There are other local efforts to assist, such as the "Books for Africa" program based in Portola Valley.
I don't see how one can weigh support for such programs and people on the decades-old DDT issue, frankly.
Posted by Sean, a resident of the Midtown neighborhood, on Apr 20, 2011 at 11:33 am
"I don't see how one can weigh support for such programs and people on the decades-old DDT issue, frankly."
You need to do your own research on the DDT-Malaria issue in Afica. Malaria has been cut way back in countries which used DDT. Now those countries are threatened with economic boycotts from Europe, if they continue to try to save their children, with the continued use of DDT. We're not talking about bird eggs here, and btw, that was always a theory, but never proven under realistic conditions...the return of the Brown Pelican has many underlying explanations.

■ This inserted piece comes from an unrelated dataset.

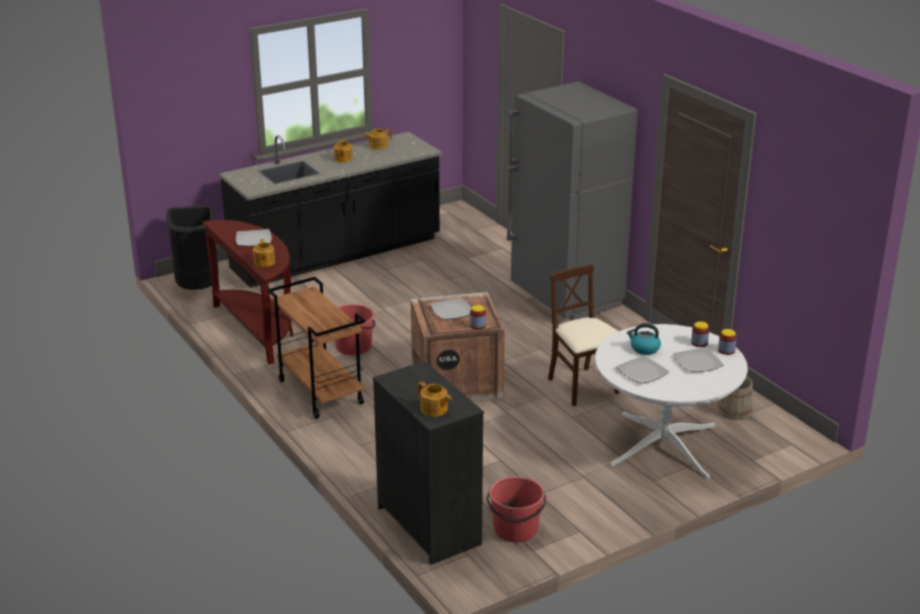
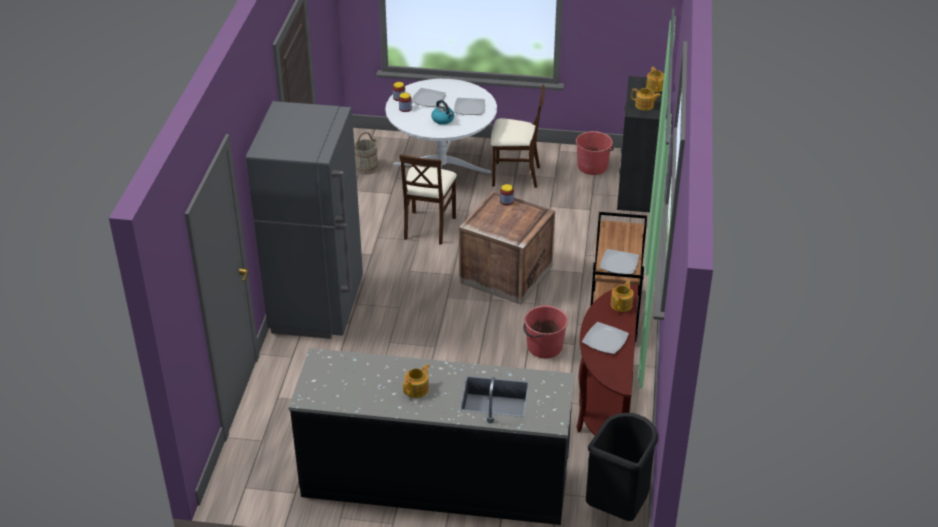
camera: 140 degrees left, 10 degrees up
teapot [364,129,392,150] -> teapot moved to [631,88,661,111]
plate [430,297,471,320] -> plate moved to [600,249,639,274]
none -> beige chair [491,85,545,188]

I fail to see how UNICEF, which purports to help children, can turn a blind eye to policies that kill them by the millions. This is a moral and ethical issue...and UNICEF must take a stand.
Posted by Perspective, a resident of the Meadow Park neighborhood, on May 21, 2011 at 8:24 am
Agree with you Sean. The horrific damage done by Rachel Carson and her "Silent Spring" propoganda manufactured from ridiculous "research" has killed millions of innocent people, and caused millions more to suffer intermittent attacks of malaria.
Truly a scourge and a real tragedy.
The UNICEF programs sound good, but I no longer support them since they run into the same corruption as the rest of the UN.
I go Catholic Charities. All organizations have corruption, but I find they are the least corrupt, and the UN the most.